Le terme éleveur sans sol désigne ces passionnés qui élèvent des chevaux sans exploiter eux-mêmes de terres, confiant leurs poulinières et la gestion quotidienne à un professionnel. Mais derrière cette approche moderne de l’ élevage se cachent des enjeux fiscaux et sociaux qu’ il faut comprendre. Intervenant ou non, une première distinction à faire: La majorité des éleveurs sans sol sont intervenants, mais ce n’ est pas le cas de tous. Certains peuvent confier la gestion de leurs poulinières à un professionnel et les décisions pour l’ élevage sont prises par ce dernier. Pour les non-intervenants, les gains perçus sont exonérés, l’ activité n’ est pas fiscalisée. En revanche, en cas de vente de chevaux, les plus-values sont bien à déclarer.
Professionnel ou non, une distinction essentielle: L’ administration fiscale distingue deux situations: intervenant non professionnel et intervenant professionnel. Le caractère professionnel est conditionné par 2 critères cumulatifs: une activité exercée à titre habituel et constant, c’ est-à-dire que l’ éleveur choisit le haras, les poulinières à acquérir, les saillies, les opérations d’ achat ou de vente des chevaux; et une activité exercée dans un but lucratif, c’ est-à-dire que l’ éleveur gère son élevage avec comme objectif d’ optimiser au mieux la rentabilité de celui-ci: présence de naissance(s), d’achat de nouvelle(s) poulinière(s), vente des produits, etc.

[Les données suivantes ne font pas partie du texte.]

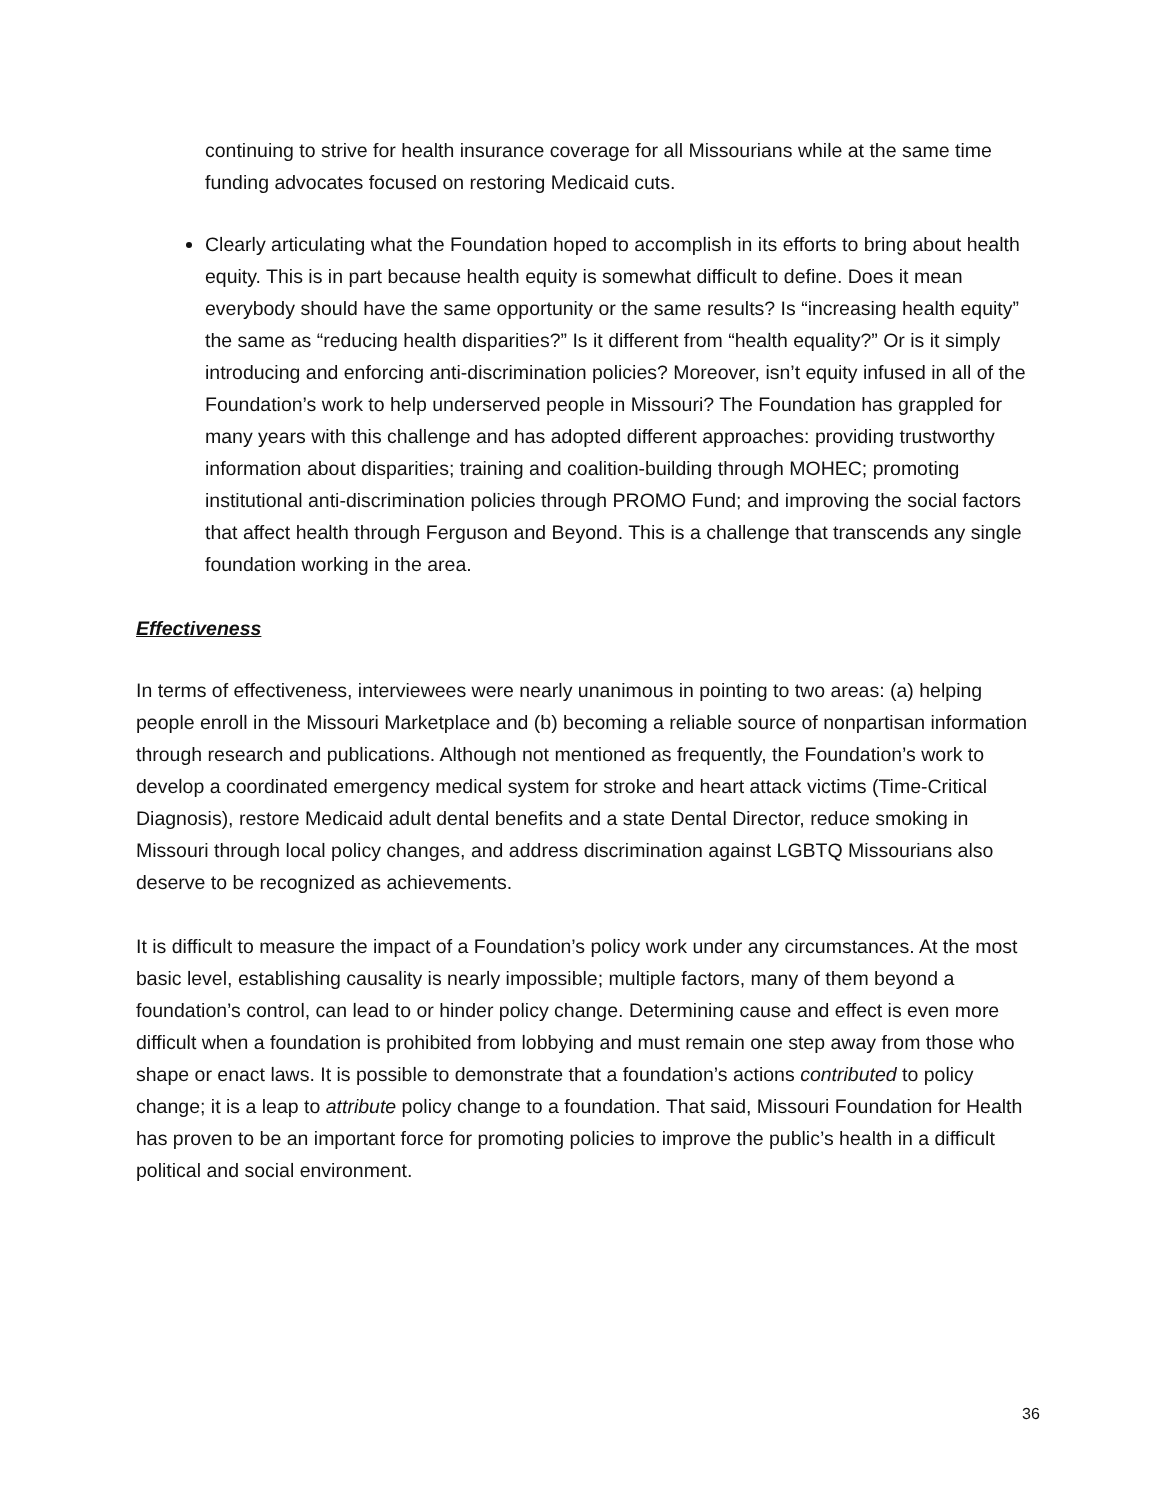continuing to strive for health insurance coverage for all Missourians while at the same time funding advocates focused on restoring Medicaid cuts.
Clearly articulating what the Foundation hoped to accomplish in its efforts to bring about health equity. This is in part because health equity is somewhat difficult to define. Does it mean everybody should have the same opportunity or the same results? Is “increasing health equity” the same as “reducing health disparities?” Is it different from “health equality?” Or is it simply introducing and enforcing anti-discrimination policies? Moreover, isn’t equity infused in all of the Foundation’s work to help underserved people in Missouri? The Foundation has grappled for many years with this challenge and has adopted different approaches: providing trustworthy information about disparities; training and coalition-building through MOHEC; promoting institutional anti-discrimination policies through PROMO Fund; and improving the social factors that affect health through Ferguson and Beyond. This is a challenge that transcends any single foundation working in the area.
Effectiveness
In terms of effectiveness, interviewees were nearly unanimous in pointing to two areas: (a) helping people enroll in the Missouri Marketplace and (b) becoming a reliable source of nonpartisan information through research and publications. Although not mentioned as frequently, the Foundation’s work to develop a coordinated emergency medical system for stroke and heart attack victims (Time-Critical Diagnosis), restore Medicaid adult dental benefits and a state Dental Director, reduce smoking in Missouri through local policy changes, and address discrimination against LGBTQ Missourians also deserve to be recognized as achievements.
It is difficult to measure the impact of a Foundation’s policy work under any circumstances. At the most basic level, establishing causality is nearly impossible; multiple factors, many of them beyond a foundation’s control, can lead to or hinder policy change. Determining cause and effect is even more difficult when a foundation is prohibited from lobbying and must remain one step away from those who shape or enact laws. It is possible to demonstrate that a foundation’s actions contributed to policy change; it is a leap to attribute policy change to a foundation. That said, Missouri Foundation for Health has proven to be an important force for promoting policies to improve the public’s health in a difficult political and social environment.
36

Implications fiscales et sociales: L’ intervenant non professionnel (qui ne respecte pas le dernier critère) va être soumis au régime des bénéfices non commerciaux (BNC). L’ éventuel déficit est déductible uniquement sur les revenus de la même activité dans les 6 années suivantes. Sont prises en compte les recettes constituées principalement des gains, déduction faite des frais engagés par l’ éleveur. En cas de bénéfice, celui-ci est soumis aux prélèvements sociaux au taux de 17,20% et, bien sûr, à l’ impôt sur le revenu. Côté vente de chevaux, la plus-value est considérée comme professionnelle mais sans exonération possible. L’ intervenant professionnel (2 critères validés) est catégorisé dans les BNC professionnels. Son revenu est donc fiscalisé et soumis aux charges sociales des travailleurs nonsalariés et aux impôts. L’ éventuel déficit est imputable sur le revenu global sans limite. Enfin, les plus-values réalisées sur la vente des chevaux sont soumises au régime professionnel. Au-delà de 5 ans d’ activité, et si les recettes, hors vente de chevaux, ne dépassent pas 90 000 € HT, la plus-value sera totalement exonérée.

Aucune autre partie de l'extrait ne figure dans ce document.